Ten reps is a great place to begin.
5. The Paradox of Effort
Programmer Scott H. Young noticed this habit in high-performers.
On the outside high performance looks like luck or having the right connections. The paradox is, putting in loads of effort makes the work look effortless.
To make work look effortless they do an enormous volume of work behind closed doors, make practice a habit, overcome challenges, and keep going on days when they don’t feel like it.
Small amounts of consistent effort turns into big achievements.
6. A wild habit to finish with
This habit is named The Costanza Rule.
If you’re an old-timer like me you may have watched Seinfeld. The main character George Costanza always seems to find the answers to his problems when he does the opposite of what everyone tells him.

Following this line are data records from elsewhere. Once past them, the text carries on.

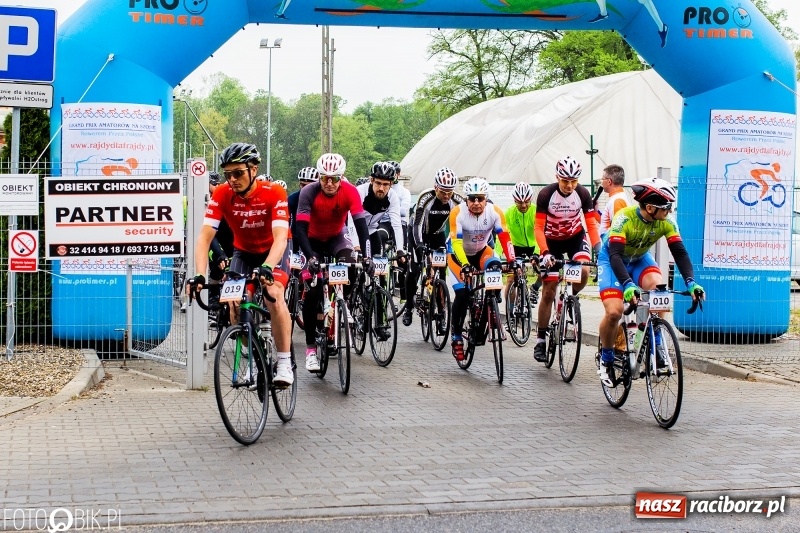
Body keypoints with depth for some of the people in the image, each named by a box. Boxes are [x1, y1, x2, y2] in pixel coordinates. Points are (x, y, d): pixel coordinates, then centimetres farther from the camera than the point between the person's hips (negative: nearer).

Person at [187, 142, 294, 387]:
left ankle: (285, 364, -19)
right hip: (243, 252, 3)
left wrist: (267, 268, -57)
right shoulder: (222, 195, -22)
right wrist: (199, 275, -42)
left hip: (273, 251, -3)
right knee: (235, 303, -16)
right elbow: (205, 236, -28)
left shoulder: (274, 193, -29)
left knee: (274, 296, -27)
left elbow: (280, 237, -39)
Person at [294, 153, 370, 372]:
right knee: (312, 292, -12)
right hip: (313, 240, -1)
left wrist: (366, 255, -43)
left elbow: (360, 223, -31)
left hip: (337, 237, 1)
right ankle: (311, 347, -6)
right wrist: (310, 257, -46)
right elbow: (301, 227, -33)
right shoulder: (309, 192, -29)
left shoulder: (350, 191, -25)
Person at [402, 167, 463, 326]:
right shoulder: (426, 198, -33)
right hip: (419, 233, -3)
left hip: (438, 234, 3)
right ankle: (409, 307, 5)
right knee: (414, 270, -11)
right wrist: (419, 244, -50)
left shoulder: (457, 200, -23)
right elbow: (417, 224, -37)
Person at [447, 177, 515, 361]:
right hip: (459, 254, -2)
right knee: (462, 294, -20)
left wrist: (512, 261, -42)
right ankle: (457, 337, -1)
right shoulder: (458, 213, -28)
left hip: (482, 252, 2)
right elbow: (456, 243, -34)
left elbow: (505, 238, -26)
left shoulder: (495, 212, -22)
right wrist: (465, 265, -48)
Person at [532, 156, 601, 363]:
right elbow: (539, 227, -23)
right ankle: (541, 339, 9)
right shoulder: (546, 195, -23)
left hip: (575, 237, 2)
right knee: (548, 292, -2)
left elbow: (591, 223, -14)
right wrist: (545, 253, -36)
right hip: (552, 242, -1)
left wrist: (599, 249, -27)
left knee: (584, 271, -29)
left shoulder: (583, 194, -17)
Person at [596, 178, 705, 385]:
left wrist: (690, 281, -38)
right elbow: (615, 255, -40)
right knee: (614, 311, -22)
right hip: (611, 260, -4)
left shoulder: (666, 222, -20)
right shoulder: (625, 218, -33)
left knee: (658, 288, -30)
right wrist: (628, 285, -55)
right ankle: (606, 359, 3)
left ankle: (656, 344, -14)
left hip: (639, 259, 4)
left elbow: (680, 252, -22)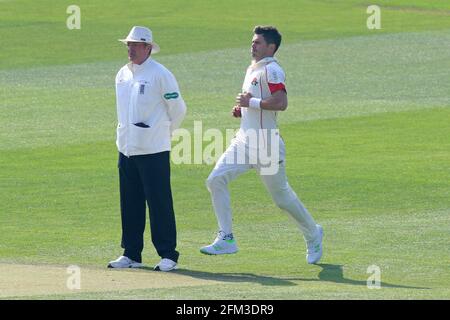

The habit top achievers have figured out is if you want uncommon results, you have to take what a normal person says and do the opposite.
The cliche advice like “find your niche” or “follow your dreams” gets you mediocre results. Humans are like parrots. We hear something that sounds good and then repeat it to death.
Ignoring common advice and doing the opposite helps you tread your own path. Try it and see what happens.